Research of basic phenomena, e.g., in multi-phase flows which undergo phase change or in electrically conducting flows under control of electromagnetic fields is complemented with the in-house developement of advanced measurement techniques and of reliable numerical models. For this purpose, evaluation models for process analysis are being developed and validated, which comprehend multi-phase phenomena as well as thermal aspects and chemical reactions. The institute is coordinating a joint research effort on increasing the energy efficiency of multi-phase processes in chemical industry within a Helmholtz Energy Alliance.

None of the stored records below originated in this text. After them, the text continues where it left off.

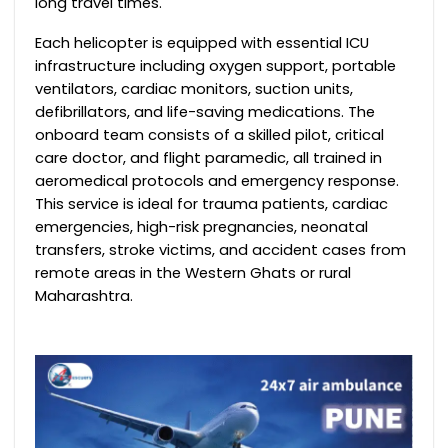
long travel times.
Each helicopter is equipped with essential ICU
infrastructure including oxygen support, portable
ventilators, cardiac monitors, suction units,
defibrillators, and life-saving medications. The
onboard team consists of a skilled pilot, critical
care doctor, and flight paramedic, all trained in
aeromedical protocols and emergency response.
This service is ideal for trauma patients, cardiac
emergencies, high-risk pregnancies, neonatal
transfers, stroke victims, and accident cases from
remote areas in the Western Ghats or rural
Maharashtra.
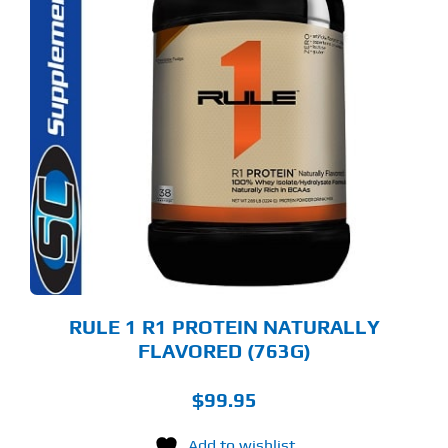
S
ODUCT
S
LTIPLE
RIANTS.
E
TIONS
Y
OSEN
E
ODUCT
GE
RULE 1 R1 PROTEIN NATURALLY
FLAVORED (763G)
$
99.95
Add to wishlist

Examples for the developement of advanced measurement techniques for multi-phase, non-opaque flows are wire-mesh sensors, fast X-ray and gamma tomography as well as ultrasonic and inductive tomography methods for metal melts. A number of unique experimental facilities in our institute allow for applied research of complex flow regimes which are relevant to processes in, e.g., chemical, metallurgical and power industry.
The new department "Transport processes at interfaces" established in Oct. 2016 focuses on detailed analyses of multi-scale transport processes at interfaces between solid, liquid and gaseous phases.
Research in magnetohydrodynamics deals with flow phenomena of electrically conducting liquids and its interaction with or control by electromagnetic fields. Applied research is performed for designing customised magnetic fields to optimize industrial processes in metallurgy, crystal growth, as well as electrochemistry. The institute is coordinating a joint research effort on liquid metal technologies within the Helmholtz Alliance LIMTECH.
Future projects currently under construction are model experiments on precession-driven dynamos, the development of liquid metal batteries for an efficient stationary storage of energy and the extension of the TOPFLOW facility.